Capitalism will destroy the human race. It is absolutely clear that the bourgeoisie will continue to put the drive for corporate profit ahead of everything, even our own future as a species. It is incapable of changing. Even when it recognises the danger it cannot stop doing what it does. If capitalism is not overthrown, humanity is most likely doomed.
The only way out is the abolition of capitalism and its replacement by socialism. And the only means to do this is anti-imperialist revolutions in the Third World and proletarian socialist revolutions in the advanced capitalist countries.

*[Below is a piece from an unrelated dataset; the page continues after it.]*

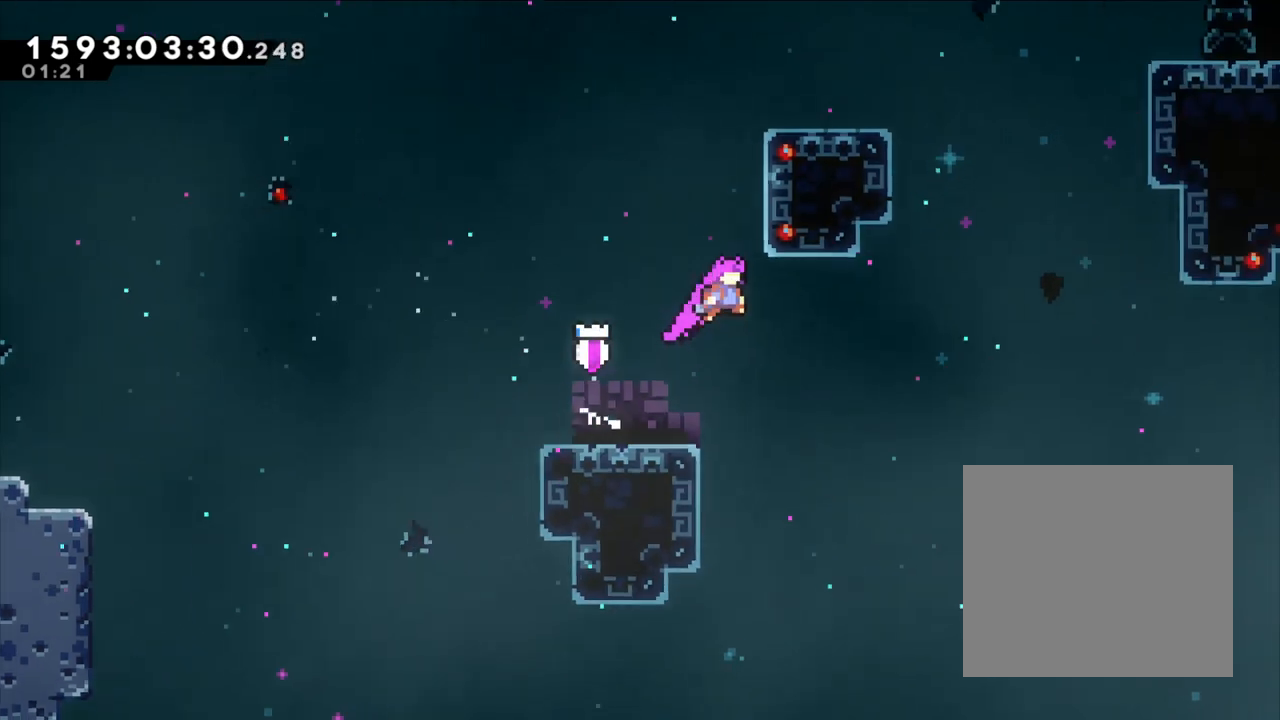
{"buttons": ["L2"], "left_stick": "up-right", "events": [[33, "left_stick", "up"], [100, "Y", "down"], [217, "B", "up"], [317, "Y", "up"], [367, "L2", "down"], [417, "left_stick", "up-right"]]}
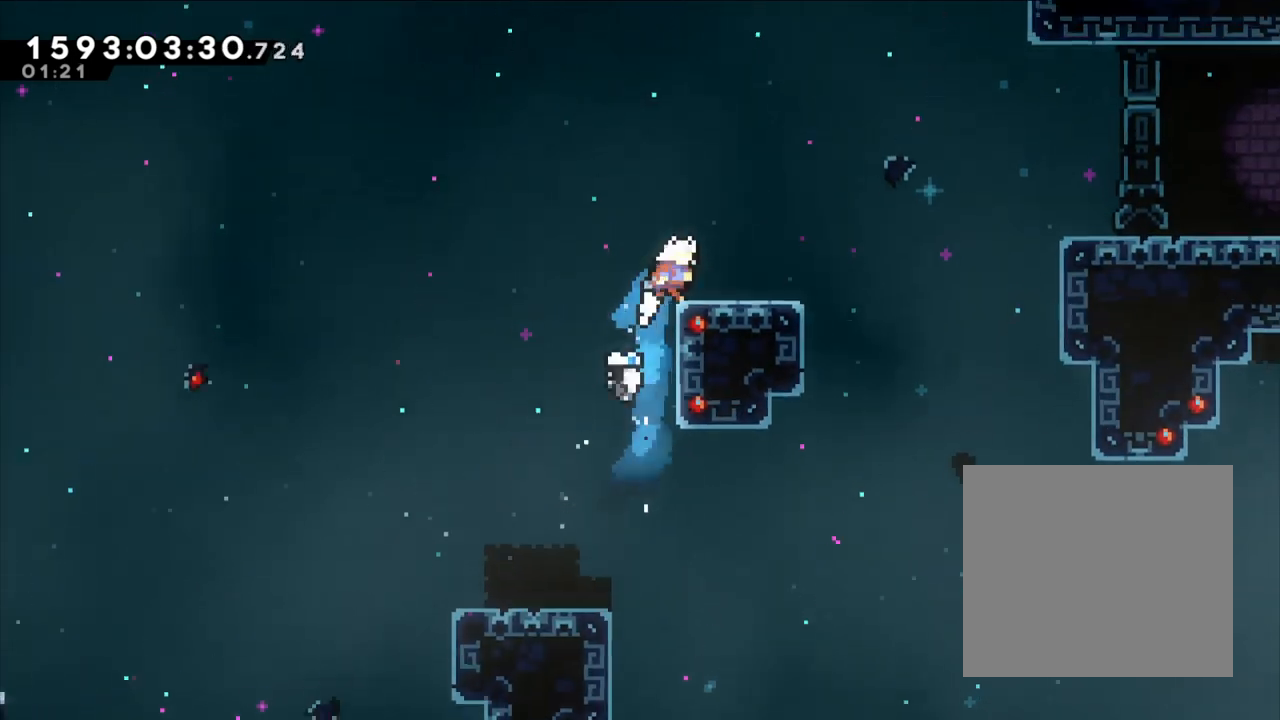
{"buttons": ["B", "Y", "L2"], "left_stick": "up", "events": [[50, "left_stick", "right"], [150, "Y", "down"], [317, "Y", "up"], [350, "B", "down"], [483, "Y", "down"], [483, "left_stick", "up"]]}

The crisis of global warming and climate change is critical and illustrates the urgency with which we need to replace capitalism. The capitalist class is leading humanity to absolute disaster and its class position means it cannot and will not do anything else. What is necessary is to assemble and organise the forces capable of prising its mad grip from the steering wheel and carrying out a drastic change of course.
Beyond utopianism
Can this be done? Is the working class — on which Marxist socialism places such hopes — up to the challenge?
Ever since class society came into existence it has faced the resistance of the oppressed. There have been an endless series of revolts and uprisings — whether by slaves, peasants, artisans or modern proletarians. The dream of a society where there is no inequality, no division into rich and poor — i.e., of a classless society — is a persistent one.
But before Marxism, socialism was utopian and could only be utopian. It lacked a clear analysis of the problem and it lacked a realistic path to get to the promised land. At bottom, this was due to the immaturity of social conditions. The development of modern industrial capitalism and the emergence of the modern working class made it possible for socialism to go beyond utopianism.
Toward the end of the 1840s, in the midst of the industrial revolution which was transforming Europe, Marx and Engels laid the foundation stones of scientific socialism. In the Communist Manifesto they explain that ever since the end of primitive communist society, “The history of all hitherto existing society is the history of class struggles.” They showed that capitalist society and economy is inherently rent by fundamental contradictions which make it potentially unstable and susceptible to revolution.
On the one hand, humanity’s productive forces have objectively been socialised — a common economic infrastructure has been created for all humanity. This is the material basis for a society without social antagonisms and everything that goes with that — classes, the oppression of women, the state, commodity production and money. But because it rests on private ownership of the means of production, the whole operation of this great edifice depends on the wishes of a handful of capitalist magnates who are motivated solely by their own insatiable thirst for profit.
But capitalism is always shadowed by its nemesis — its gravedigger — in the form of the modern working class. Bourgeoisie and proletariat — the two always go together. The working class is essential for the operation of the social means of production but itself owns none of it. Its conditions of life make it cooperative and collectivist in outlook. Its objective interest is to collectively appropriate these means of production and establish a classless society. This makes it revolutionary — at least potentially. It is the sole authentically revolutionary class. It has no interest in setting up a new system of class oppression but can only end its alienation by destroying the whole edifice of class domination. (The “dictatorship of the proletariat” established by the working class after it takes power is a transitory phenomenon which will give way to the classless, communist society of the future.)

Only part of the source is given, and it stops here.